The crescent moon shines on a deep blue background, and the "changeling child" that has come between the Fairy King and Queen is shown as a nurseling clasped to Tytania's breast. At one point, light shines onto the bed from the wings looking exactly like the light coming from the hallway into a child's bedroom. There's trouble in this marriage, as the little baby sleeps in the bed with Tytania, superseding Oberon who seeks revenge. When Tytania is asleep, he places the magic flower's essence on her eyes and steals away with the precious red bundle. Come to think of it, the flower is a rather vaginal red lily. Hmm...

The theme of marriage also appears with the four human lovers who get lost in this fairy world, but this time in its impending form, as white costumes that recall wedding gowns and suits. (The green of Oberon's kingdom rubs off on the hair, skin, and perfect white clothing of the lovers, the longer they are there, like grass stains.) Children dominate Britten's score, of course, in the fairy chorus, here the fine Escolania de Montserrat costumed as little munchkin men, with blue mustaches and hair, red gloves, blue vests, green waistcoats like little servants. Puck (Emil Wolk), a role for speaker, here is no child but an aged, loony version of the child fairies, his costume in rags. He makes his first appearance flashing the fairy chorus from inside his trenchcoat.

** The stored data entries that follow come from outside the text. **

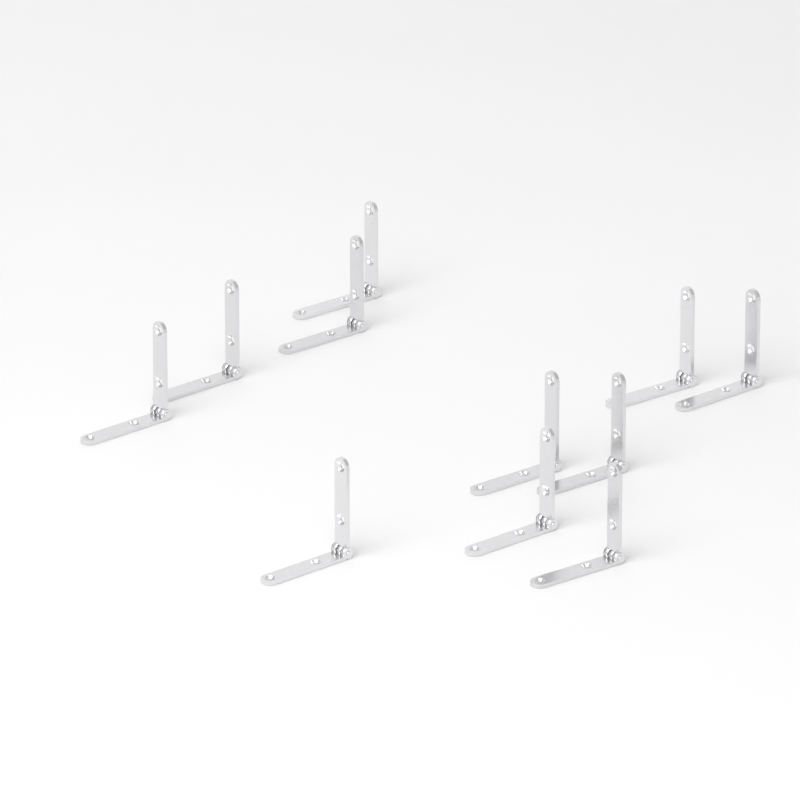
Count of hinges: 11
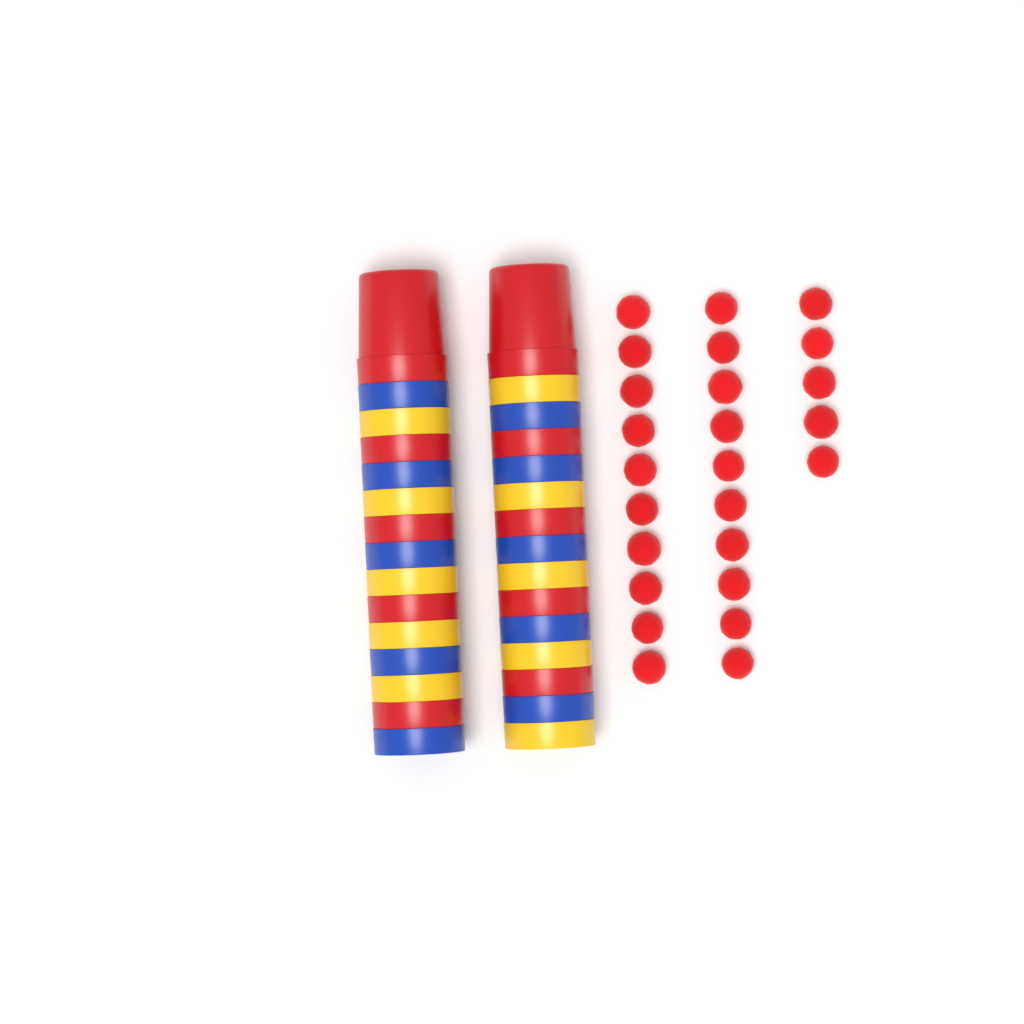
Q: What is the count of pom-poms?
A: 25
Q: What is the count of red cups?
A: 10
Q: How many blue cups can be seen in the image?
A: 10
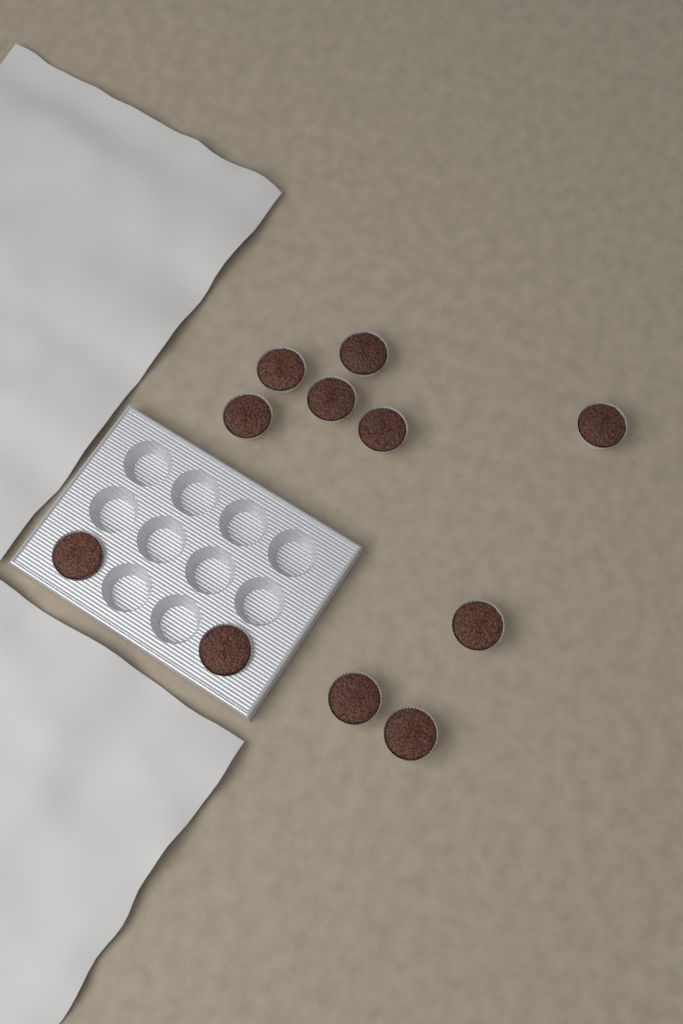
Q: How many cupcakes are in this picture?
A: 11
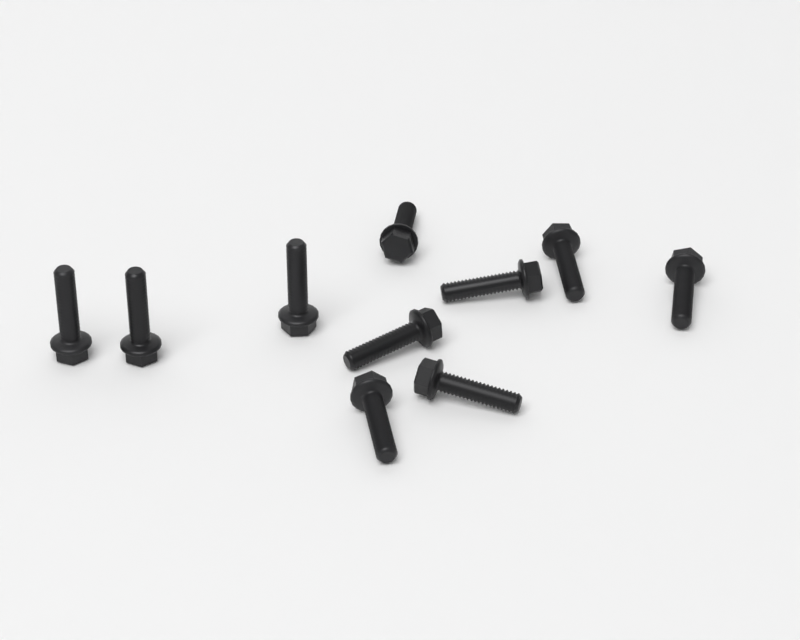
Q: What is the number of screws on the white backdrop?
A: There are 10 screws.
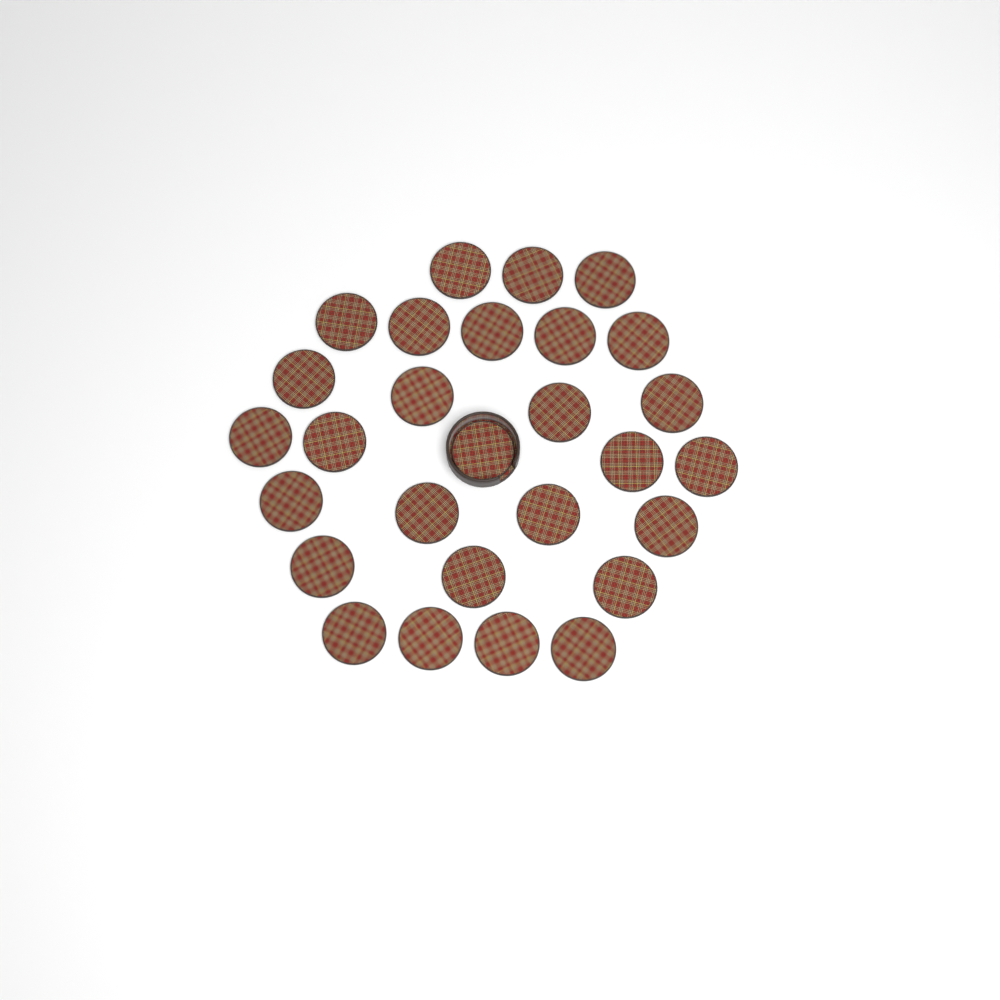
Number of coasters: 28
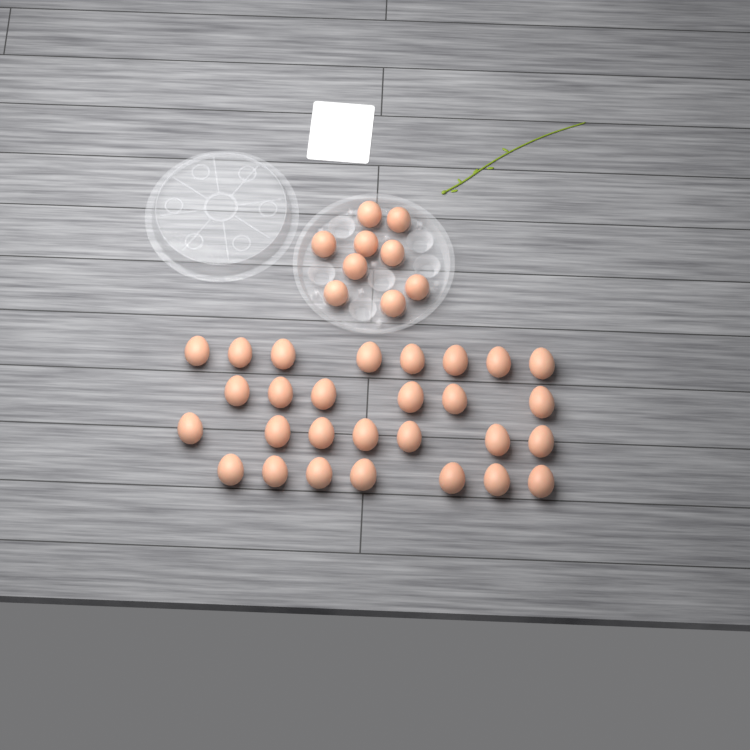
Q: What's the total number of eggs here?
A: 37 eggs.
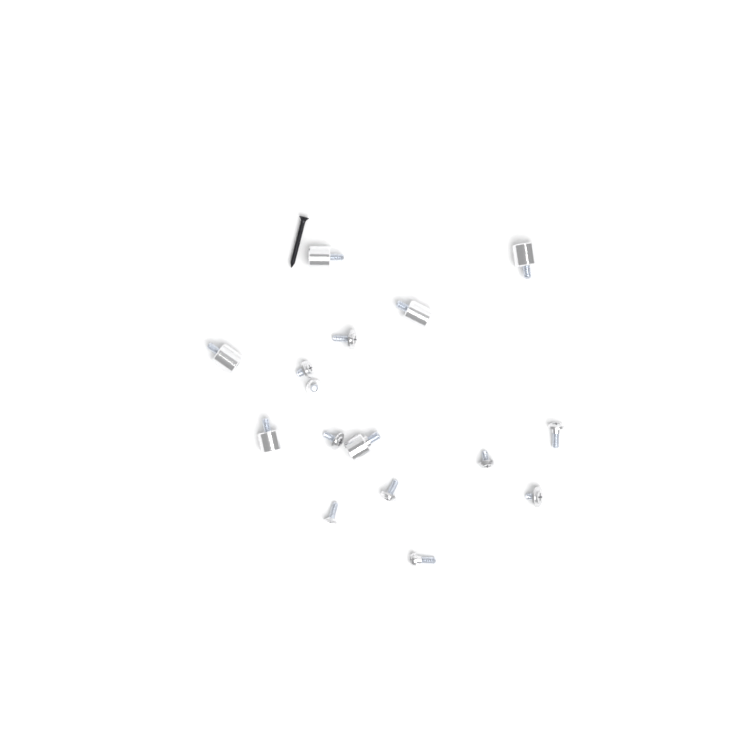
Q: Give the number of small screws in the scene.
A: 10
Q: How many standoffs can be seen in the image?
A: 6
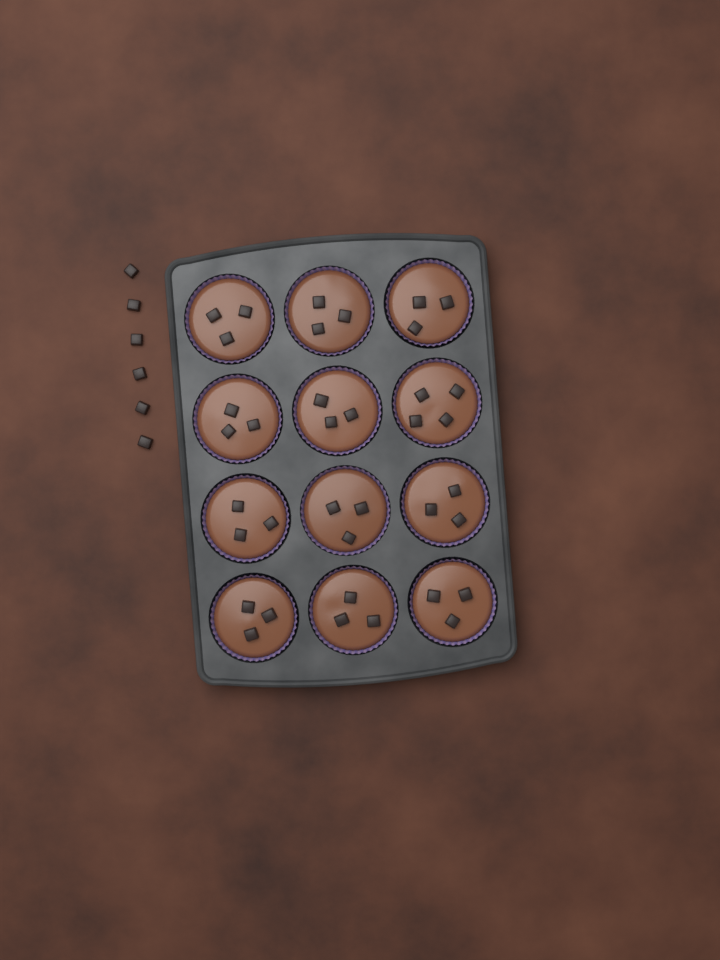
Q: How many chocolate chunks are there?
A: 43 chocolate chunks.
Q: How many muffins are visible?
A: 12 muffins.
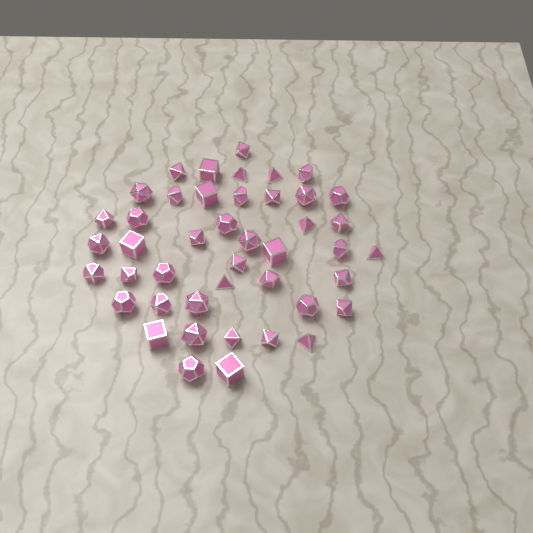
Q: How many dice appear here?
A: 44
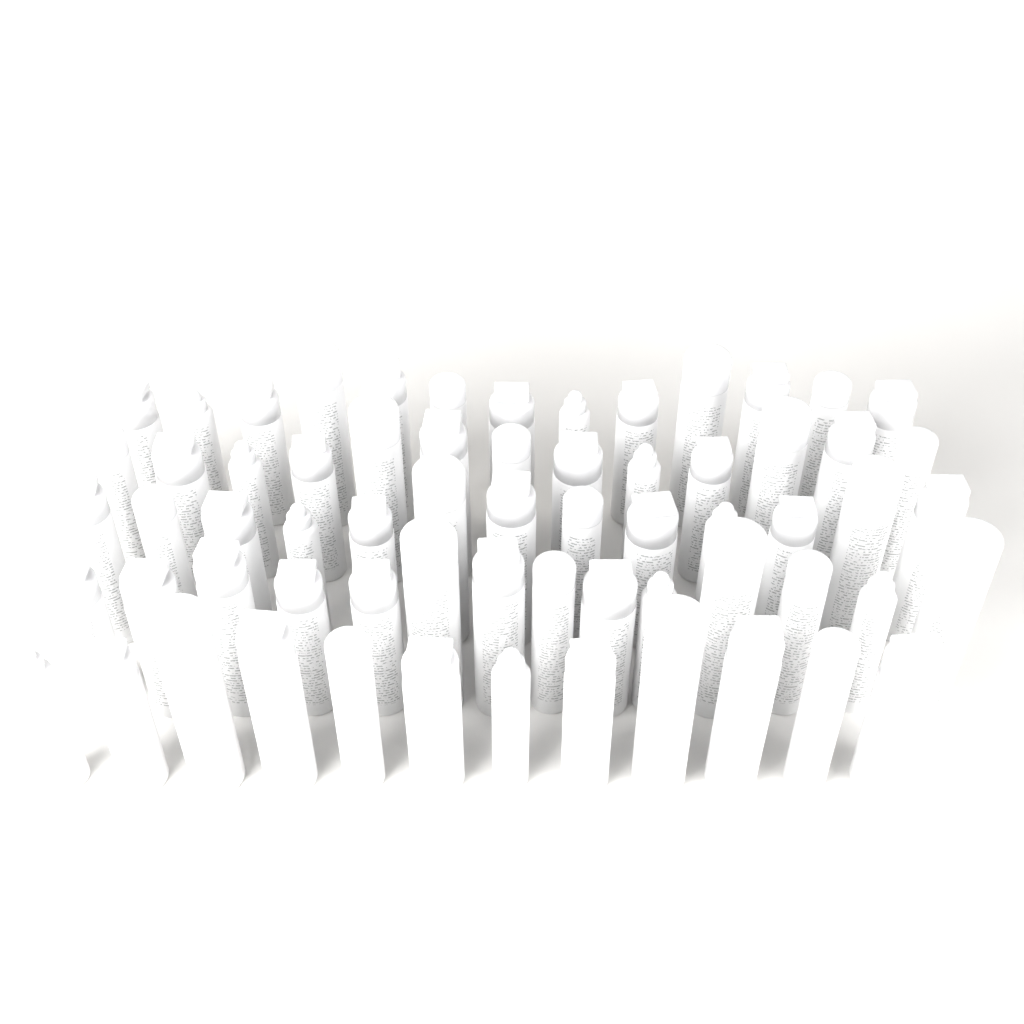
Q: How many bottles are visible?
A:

Act III begins with Oberon strolling through the front of the house, with the baby in his arms. The three mismatched couples float eerily above the stage on beds. As their illusions are undone, the beds descend to the stage. This scene could not suit the oscillating, plangent score better. When Tytania and Oberon are reunited, they dump the baby off with Puck and embrace before heading off stage. For the most part, this crazy production can hang together, but as with many productions of this kind, there are elements that do not fit. For example, the Rude Mechanicals rehearse in a dormitory of double beds, for no apparent reason. In general, the acting troupe seems part of another opera altogether in this production. However, in the final scene, which can often seem like something tacked onto the fairy portion of the play, the play enacted by the Rude Mechanicals is a delight of goofy costumes and silliness. In particular, the Wall's costume has the chink, through which Pyramus and Thisbe speak and kiss, located right at the actor's ass level. This reveals the joke in Thisbe's line, "My lips have touched the wall's hole," in a way that was new to me.

This is the more interesting production of the two DVD versions, although it will certainly not please the purist viewer. The singing is quite good, Daniels and Sala especially, but the sound captured is not always of high quality. (Washington readers would remember tenor Gordon Gietz, who does a fine job as Lysander, from his appearance as Stingo in Sophie's Choice last fall.) The Glyndebourne version has the better singing overall, by a hair, in the excellent children's chorus and most of the roles. Which one you would choose to buy would say a lot about your tastes in how opera is interpreted.